##### Data section
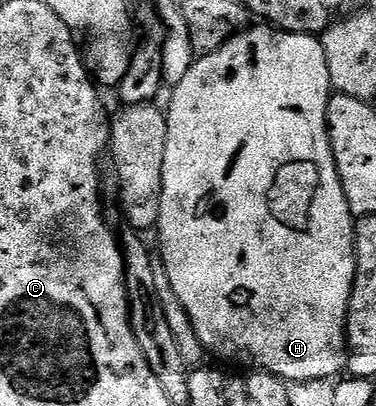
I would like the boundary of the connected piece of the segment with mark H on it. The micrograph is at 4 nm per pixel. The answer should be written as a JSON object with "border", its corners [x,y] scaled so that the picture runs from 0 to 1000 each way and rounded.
##########
##### Data section
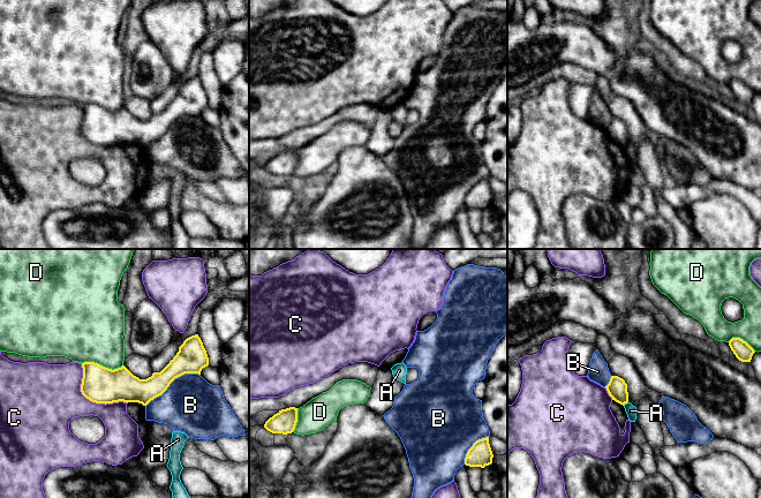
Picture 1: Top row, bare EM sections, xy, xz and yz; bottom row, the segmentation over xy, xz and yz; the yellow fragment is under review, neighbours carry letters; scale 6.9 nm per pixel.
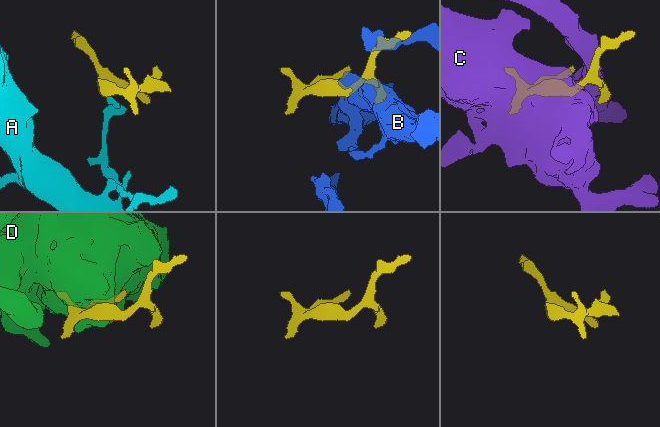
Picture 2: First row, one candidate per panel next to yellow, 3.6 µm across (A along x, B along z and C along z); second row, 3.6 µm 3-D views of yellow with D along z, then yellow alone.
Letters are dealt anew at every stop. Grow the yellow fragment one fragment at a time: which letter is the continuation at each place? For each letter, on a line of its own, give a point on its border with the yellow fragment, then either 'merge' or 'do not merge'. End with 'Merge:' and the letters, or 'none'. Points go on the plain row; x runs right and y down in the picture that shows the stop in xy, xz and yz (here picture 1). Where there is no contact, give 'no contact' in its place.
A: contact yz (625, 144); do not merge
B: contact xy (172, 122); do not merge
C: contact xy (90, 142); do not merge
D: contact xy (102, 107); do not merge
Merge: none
##########
▶ _What is being asked_: Your answer should be the lines of the records that include the word "pixel".

▶ _Exercise result_:
I would like the boundary of the connected piece of the segment with mark H on it. The micrograph is at 4 nm per pixel. The answer should be written as a JSON object with "border", its corners [x,y] scaled so that the picture runs from 0 to 1000 each way and rounded.
Picture 1: Top row, bare EM sections, xy, xz and yz; bottom row, the segmentation over xy, xz and yz; the yellow fragment is under review, neighbours carry letters; scale 6.9 nm per pixel.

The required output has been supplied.